= Dumitru Iuca =

Romanian politician (1882–1940)

Dumitru Iuca (March 7, 1882 – November 27, 1940) was a Romanian politician.

Born in Giurgiu, he studied law in university before practicing as a lawyer with the Vlașca County bar. Entering the National Liberal Party (PNL), Iuca was named prefect of Vlașca in 1914, and also served as mayor of his hometown. In 1919, he was elected to the Assembly of Deputies. In the 1930s, he formed part of a relatively younger faction within the PNL, alongside Gheorghe Tătărescu, Victor Iamandi, Ion Inculeț, Richard Franasovici and Valer Pop.
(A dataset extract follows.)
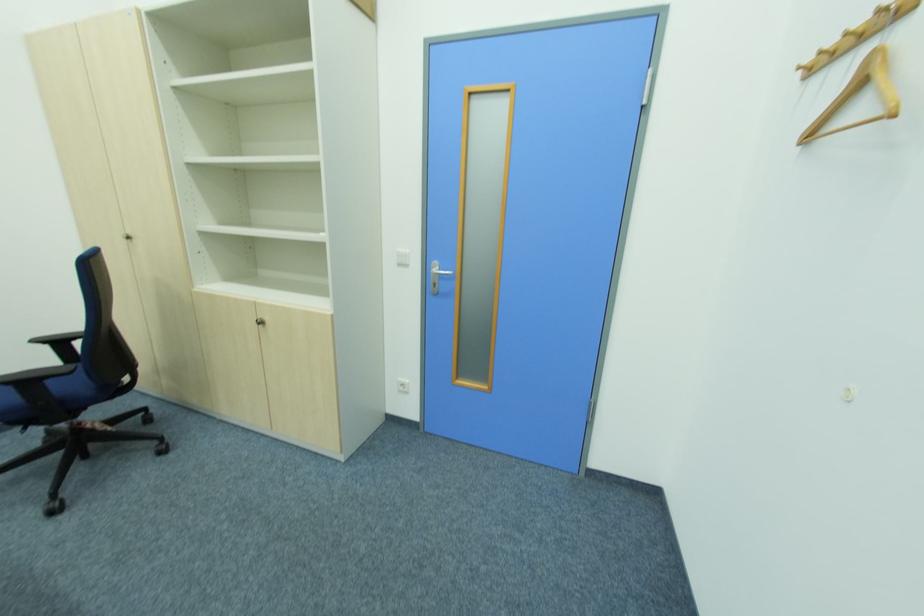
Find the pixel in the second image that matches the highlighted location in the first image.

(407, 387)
This clashed with the older wing led by Dinu Brătianu and was eventually driven to join the camarilla surrounding King Carol II.

Iuca was deputy state secretary in the Interior Ministry from November 1933 to August 1936. This period was marked by violent clashes between the government and the Iron Guard, culminating with the latter's assassination of Prime Minister Ion G. Duca at the end of 1933 and the repression that followed. Iuca was part of the ministerial apparatus tasked with maintaining order. In August 1936, in a cabinet led by Tătărescu, he was promoted to Interior Minister, serving until the following February.

As minister, Iuca oversaw measures to consolidate police forces in order to better face the Guardist threat. However, despite their breach of a provision in the 1923 Constitution that barred unauthorized service in foreign armies, he helped facilitate the funerals of Ion Moța and Vasile Marin, arranging for a special funeral train outside the normal schedule. Moreover, he was obliged to deal with separatism by Hungarian, Bulgarian, Ukrainian and Russian minorities. After Tătărescu himself took over the ministry, Iuca served as state secretary with ministerial rank but without portfolio. He resigned from this post in early April.

He died in Bucharest in November 1940, during the National Legionary State.